Nuova scossa per la ‘ndrangheta calabrese: la squadra mobile di Reggio Calabria e il servizio centrale operativo hanno eseguito 16 arresti a vario titolo per associazione mafiosa, estorsione e frode. Sequestrati beni per un valore di oltre 5 milioni di euro. Il blitz della polizia contro la cosca Crea di Rizziconi ha visto tra i destinatari, oltre allo storico capofamiglia Teodoro Crea, anche la moglie, i figli e la nuora. Il figlio Giuseppe risulta essere ancora latitante.
L’operazione della squadra mobile e del commissariato di Gioia Tauro, eseguita questa mattina, ha consentito di svelare molteplici attività criminali con un notevole riferimento alle attività pubbliche della località reggina. Sarebbero coinvolti infatti anche politici locali, che durante questi anni hanno rivestito un ruolo chiave nell’amministrazione, accusati di frenare l’azione politica dell’ex sindaco, il comune di Rizziconi risulta infatti essere da anni al centro di forti ingerenze della ‘ndrangheta. Punto centrale dell’indagine sarebbero una serie di condizionamenti nella pubblica amministrazione, estorsioni, appalti e frodi alla comunità europee. Durante l’operazione sono stati sequestrati molto beni della famiglia Crea tra cui ville e terreni, oltre a conti bancari per un valore complessivo di 5 milioni di euro.
Importante per le indagini è stato il contributo dell’ex sindaco il quale sin dalla sua elezione, marzo 2010, ha avviato una collaborazione con la Polizia di Stato e la magistratura, denunciando irregolarità di natura penale nella gestione del comune, finalizzata esclusivamente a favorire gli interessi illeciti della cosca Crea. Il sindaco Bartuccio ha così scoperto che all’interno della sua giunta e della maggioranza c’erano uomini del boss, numerose furono le minacce e le intimidazioni nei confronti del sindaco, che portarono infatti alle sue dimissioni nel 2011 insieme a tutti consiglieri comunali e allo scioglimento degli organi di governo del comune Rizziconi. Tra gli esponenti politici a finire in manette sono stati Domenico Rotolo e Vincenzo Alessi, assessore e consigliere nel periodo compreso tra il 2010 e il 2011, e Girolamo Cutrì consigliere della precedente magistratura, tutti accusati di associazione mafiosa. Ruolo fondamentale, secondo l’accusa, era quello di Rotolo che portava le istruzioni dei Crea al sindaco, attraverso egli il boss aveva fatto sapere al primo cittadino la volontà di far destinare un terreno a loro confiscato ad attività sportive piuttosto che ad alloggi sportivi.
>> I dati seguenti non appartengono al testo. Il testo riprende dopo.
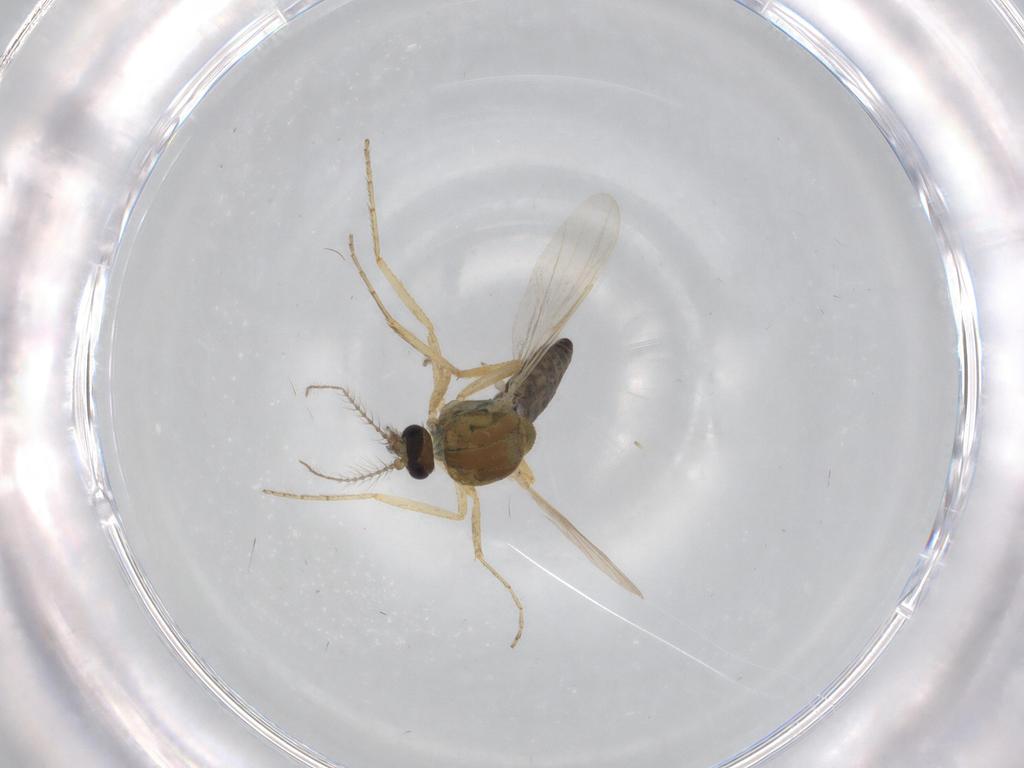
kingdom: Animalia
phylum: Arthropoda
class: Insecta
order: Diptera
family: Ceratopogonidae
Curtì invece avrebbe tentato di intervenire sulla Giunta per condizionare l’esito del bando di concorso comunale.
Da anni il clan Crea aveva ormai creato una vera e propria comunità mafiosa in grado di poter decidere della vita e della morte di ogni persona nel loro territorio. Nelle carte dell’inchiesta emergono numerosi illeciti ed episodi di diversa natura: quando le vittime non si piegavano al loro volere, gli uomini del clan non esitavano a tirar fuori le armi.